The use of binary numeral system for theoretical results I wonder how mathematics would be changed if we were been using binary system  in calculations instead of decimal ..   

  
*
  
*Could theory of mathematics would change a little ?
  
*Are  there  known examples where the use of binary system leads  to
  the new interesting mathematical facts ? 
  
*Maybe in math history are    known the spectacular results  achieved
  thanks to binary notation ? (Probably  in number theory or maybe somewhere else ?)
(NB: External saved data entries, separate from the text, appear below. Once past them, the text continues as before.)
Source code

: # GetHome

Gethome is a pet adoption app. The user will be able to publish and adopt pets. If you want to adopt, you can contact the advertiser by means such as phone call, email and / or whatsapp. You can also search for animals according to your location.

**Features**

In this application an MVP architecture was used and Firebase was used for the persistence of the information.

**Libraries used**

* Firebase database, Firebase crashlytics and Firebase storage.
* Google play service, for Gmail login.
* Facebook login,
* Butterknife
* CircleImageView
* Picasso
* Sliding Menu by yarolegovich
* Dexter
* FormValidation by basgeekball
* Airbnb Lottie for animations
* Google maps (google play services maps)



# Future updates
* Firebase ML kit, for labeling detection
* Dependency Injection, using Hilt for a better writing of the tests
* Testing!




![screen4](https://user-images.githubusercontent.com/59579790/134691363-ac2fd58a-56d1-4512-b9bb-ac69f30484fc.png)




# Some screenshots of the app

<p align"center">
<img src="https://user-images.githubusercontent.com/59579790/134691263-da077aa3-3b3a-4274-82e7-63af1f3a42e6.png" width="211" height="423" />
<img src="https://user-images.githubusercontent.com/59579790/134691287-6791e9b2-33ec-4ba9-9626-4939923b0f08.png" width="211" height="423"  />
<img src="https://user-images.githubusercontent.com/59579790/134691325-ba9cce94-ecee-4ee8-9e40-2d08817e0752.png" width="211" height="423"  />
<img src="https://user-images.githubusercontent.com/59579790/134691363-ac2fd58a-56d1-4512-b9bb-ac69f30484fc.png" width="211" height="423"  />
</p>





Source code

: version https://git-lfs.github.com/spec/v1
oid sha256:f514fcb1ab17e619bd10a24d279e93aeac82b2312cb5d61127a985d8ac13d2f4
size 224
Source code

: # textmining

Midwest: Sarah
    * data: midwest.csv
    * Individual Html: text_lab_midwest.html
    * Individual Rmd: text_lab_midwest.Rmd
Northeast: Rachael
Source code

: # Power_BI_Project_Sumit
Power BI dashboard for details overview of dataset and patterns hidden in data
My  example is about a simple theorem stating that any difference of two squares of odd numbers is divisible by 8. Of course we can prove it using simple algebra transformations, but it is also visible from the binary forms of the numbers.
Let's notice that squares of the following numbers (denote them as $k$) have a form:
(partially binary notation) 
$001^2=0001$
$011^2=1001$
$101^2= 11001$
$111^2=110001$   
because other odd numbers can be denoted as $1000 n+k$,
we see that differences of squares of these numbers give always last $3$ digits $000$ so the difference must be divisible by $8$.

  
*
  
*Could some other theorems can be also proved this way?
  

 A: Many other theorems can be proved this way, or insight gained into them.  For example in the Collatz conjecture every odd number leading directly to an odd number of the form $x01$ is a member of the set $\{x01, x0101, x010101,...\}$.
The proof of Fermat's last theorem uses p-adic number system, which are numbers arranged in prime bases, of which base 2 is an example, although they have the additional property of repeating to the left instead of the right.  P-adics reveal many properties of number theory as they encode congruence information.
But ultimately as you move into more advanced mathematics it is actually the norm to write numbers in a variety of bases, not just base 10 or number 2, and sometimes some arbitrary base, as to do so is frequently useful just as you have conjectured.
A: Binary is another way of expressing numbers, but the numbers available are the same as decimal.  Sometimes it can make informal proofs easier because there is a pattern in the digits or it can make patterns that interest us which we later prove.  An example in base $10$ is $$7^2=49\\67^2=4489\\667^2=444889\\6667^2=44448889$$
This would not be so interesting in another base.  The proof using $(\frac {2\cdot 10^n+1}3)^2$goes through in any base though you have to represent $10_{10}$ properly.  If you were working in binary you might not find this interesting.  
There are similar cute patterns in binary, but I don't have any that come to mind.  Again, they can be proven in any base, but the motivation is not there unless you look at the numbers in binary.